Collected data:
# # # # # # #

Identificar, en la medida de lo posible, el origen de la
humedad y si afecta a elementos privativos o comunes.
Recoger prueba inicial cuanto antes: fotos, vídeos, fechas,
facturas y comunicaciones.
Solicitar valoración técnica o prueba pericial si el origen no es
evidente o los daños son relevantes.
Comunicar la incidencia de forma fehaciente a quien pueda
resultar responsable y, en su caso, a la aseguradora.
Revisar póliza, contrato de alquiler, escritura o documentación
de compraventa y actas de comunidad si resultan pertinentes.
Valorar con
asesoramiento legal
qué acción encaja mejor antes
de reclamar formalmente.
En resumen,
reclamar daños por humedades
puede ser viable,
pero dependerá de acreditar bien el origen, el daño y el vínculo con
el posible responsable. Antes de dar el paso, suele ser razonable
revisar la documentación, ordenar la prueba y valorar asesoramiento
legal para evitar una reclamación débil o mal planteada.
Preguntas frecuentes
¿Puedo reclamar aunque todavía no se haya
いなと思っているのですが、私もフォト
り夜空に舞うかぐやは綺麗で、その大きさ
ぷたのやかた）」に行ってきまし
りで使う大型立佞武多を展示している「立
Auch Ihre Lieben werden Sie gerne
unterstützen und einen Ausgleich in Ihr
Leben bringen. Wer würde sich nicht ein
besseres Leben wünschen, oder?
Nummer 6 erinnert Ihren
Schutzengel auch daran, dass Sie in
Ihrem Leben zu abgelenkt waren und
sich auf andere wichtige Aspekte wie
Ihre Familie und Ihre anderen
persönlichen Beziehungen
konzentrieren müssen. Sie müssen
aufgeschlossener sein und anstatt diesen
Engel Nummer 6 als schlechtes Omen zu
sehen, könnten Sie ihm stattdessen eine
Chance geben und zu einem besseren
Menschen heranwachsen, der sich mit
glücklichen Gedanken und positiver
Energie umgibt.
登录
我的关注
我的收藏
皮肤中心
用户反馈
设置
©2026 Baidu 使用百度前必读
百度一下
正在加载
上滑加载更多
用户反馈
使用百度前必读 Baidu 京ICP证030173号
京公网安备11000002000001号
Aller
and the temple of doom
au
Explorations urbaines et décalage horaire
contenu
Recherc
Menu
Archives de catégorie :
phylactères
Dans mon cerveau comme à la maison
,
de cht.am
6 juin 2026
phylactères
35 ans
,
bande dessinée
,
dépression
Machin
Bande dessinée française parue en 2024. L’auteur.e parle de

# # # # # # #

* _Exercise directions_: The lines running from the start of the data through the one that contains "Chance geben und zu einem besseren" should be reproduced exactly, and only those.

* _Output of the exercise_:
Identificar, en la medida de lo posible, el origen de la
humedad y si afecta a elementos privativos o comunes.
Recoger prueba inicial cuanto antes: fotos, vídeos, fechas,
facturas y comunicaciones.
Solicitar valoración técnica o prueba pericial si el origen no es
evidente o los daños son relevantes.
Comunicar la incidencia de forma fehaciente a quien pueda
resultar responsable y, en su caso, a la aseguradora.
Revisar póliza, contrato de alquiler, escritura o documentación
de compraventa y actas de comunidad si resultan pertinentes.
Valorar con
asesoramiento legal
qué acción encaja mejor antes
de reclamar formalmente.
En resumen,
reclamar daños por humedades
puede ser viable,
pero dependerá de acreditar bien el origen, el daño y el vínculo con
el posible responsable. Antes de dar el paso, suele ser razonable
revisar la documentación, ordenar la prueba y valorar asesoramiento
legal para evitar una reclamación débil o mal planteada.
Preguntas frecuentes
¿Puedo reclamar aunque todavía no se haya
いなと思っているのですが、私もフォト
り夜空に舞うかぐやは綺麗で、その大きさ
ぷたのやかた）」に行ってきまし
りで使う大型立佞武多を展示している「立
Auch Ihre Lieben werden Sie gerne
unterstützen und einen Ausgleich in Ihr
Leben bringen. Wer würde sich nicht ein
besseres Leben wünschen, oder?
Nummer 6 erinnert Ihren
Schutzengel auch daran, dass Sie in
Ihrem Leben zu abgelenkt waren und
sich auf andere wichtige Aspekte wie
Ihre Familie und Ihre anderen
persönlichen Beziehungen
konzentrieren müssen. Sie müssen
aufgeschlossener sein und anstatt diesen
Engel Nummer 6 als schlechtes Omen zu
sehen, könnten Sie ihm stattdessen eine
Chance geben und zu einem besseren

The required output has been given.